Task description
From the listing below, copy only the lines running from the line that contains "1116 253 0.51" to the line that contains "520 273 141.88", both included.

* * * * *

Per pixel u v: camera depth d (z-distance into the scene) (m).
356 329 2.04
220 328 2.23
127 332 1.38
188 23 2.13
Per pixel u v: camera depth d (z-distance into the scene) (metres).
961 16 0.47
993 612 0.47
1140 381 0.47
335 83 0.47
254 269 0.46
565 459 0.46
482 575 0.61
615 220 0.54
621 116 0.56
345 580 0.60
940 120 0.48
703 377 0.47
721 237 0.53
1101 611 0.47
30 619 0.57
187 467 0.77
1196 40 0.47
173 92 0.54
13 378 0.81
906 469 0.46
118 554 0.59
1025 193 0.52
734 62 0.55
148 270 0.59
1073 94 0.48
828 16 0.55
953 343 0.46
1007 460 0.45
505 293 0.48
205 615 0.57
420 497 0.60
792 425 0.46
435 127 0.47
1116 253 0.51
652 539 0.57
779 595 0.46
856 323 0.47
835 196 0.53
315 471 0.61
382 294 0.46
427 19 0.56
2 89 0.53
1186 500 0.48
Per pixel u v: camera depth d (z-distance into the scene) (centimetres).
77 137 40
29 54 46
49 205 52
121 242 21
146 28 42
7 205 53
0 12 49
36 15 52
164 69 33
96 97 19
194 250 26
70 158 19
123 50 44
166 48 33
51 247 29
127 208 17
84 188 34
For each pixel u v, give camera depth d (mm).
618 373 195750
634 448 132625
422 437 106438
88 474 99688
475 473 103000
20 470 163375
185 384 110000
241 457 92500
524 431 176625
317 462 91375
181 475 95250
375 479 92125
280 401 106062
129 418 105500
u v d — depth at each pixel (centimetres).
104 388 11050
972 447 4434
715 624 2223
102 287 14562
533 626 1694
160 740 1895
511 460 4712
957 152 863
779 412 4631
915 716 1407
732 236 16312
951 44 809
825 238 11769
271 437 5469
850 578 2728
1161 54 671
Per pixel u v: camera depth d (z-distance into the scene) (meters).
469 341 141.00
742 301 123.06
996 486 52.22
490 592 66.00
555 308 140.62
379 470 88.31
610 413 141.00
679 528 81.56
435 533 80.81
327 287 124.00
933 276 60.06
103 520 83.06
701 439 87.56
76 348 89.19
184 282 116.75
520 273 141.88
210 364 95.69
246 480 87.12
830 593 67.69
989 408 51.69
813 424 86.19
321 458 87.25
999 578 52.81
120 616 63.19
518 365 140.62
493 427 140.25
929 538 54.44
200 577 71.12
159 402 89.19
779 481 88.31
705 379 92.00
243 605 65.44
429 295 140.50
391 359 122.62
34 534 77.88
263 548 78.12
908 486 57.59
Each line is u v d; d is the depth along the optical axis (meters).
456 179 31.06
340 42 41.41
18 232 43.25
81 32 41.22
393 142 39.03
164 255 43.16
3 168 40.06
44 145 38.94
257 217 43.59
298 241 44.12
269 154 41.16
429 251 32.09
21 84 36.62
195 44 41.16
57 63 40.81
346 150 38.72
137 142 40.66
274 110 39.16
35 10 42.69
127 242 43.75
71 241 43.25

* * * * *

Worked solution
1116 253 0.51
652 539 0.57
779 595 0.46
856 323 0.47
835 196 0.53
315 471 0.61
382 294 0.46
427 19 0.56
2 89 0.53
1186 500 0.48
Per pixel u v: camera depth d (z-distance into the scene) (centimetres).
77 137 40
29 54 46
49 205 52
121 242 21
146 28 42
7 205 53
0 12 49
36 15 52
164 69 33
96 97 19
194 250 26
70 158 19
123 50 44
166 48 33
51 247 29
127 208 17
84 188 34
For each pixel u v, give camera depth d (mm).
618 373 195750
634 448 132625
422 437 106438
88 474 99688
475 473 103000
20 470 163375
185 384 110000
241 457 92500
524 431 176625
317 462 91375
181 475 95250
375 479 92125
280 401 106062
129 418 105500
u v d — depth at each pixel (centimetres).
104 388 11050
972 447 4434
715 624 2223
102 287 14562
533 626 1694
160 740 1895
511 460 4712
957 152 863
779 412 4631
915 716 1407
732 236 16312
951 44 809
825 238 11769
271 437 5469
850 578 2728
1161 54 671
Per pixel u v: camera depth d (z-distance into the scene) (meters).
469 341 141.00
742 301 123.06
996 486 52.22
490 592 66.00
555 308 140.62
379 470 88.31
610 413 141.00
679 528 81.56
435 533 80.81
327 287 124.00
933 276 60.06
103 520 83.06
701 439 87.56
76 348 89.19
184 282 116.75
520 273 141.88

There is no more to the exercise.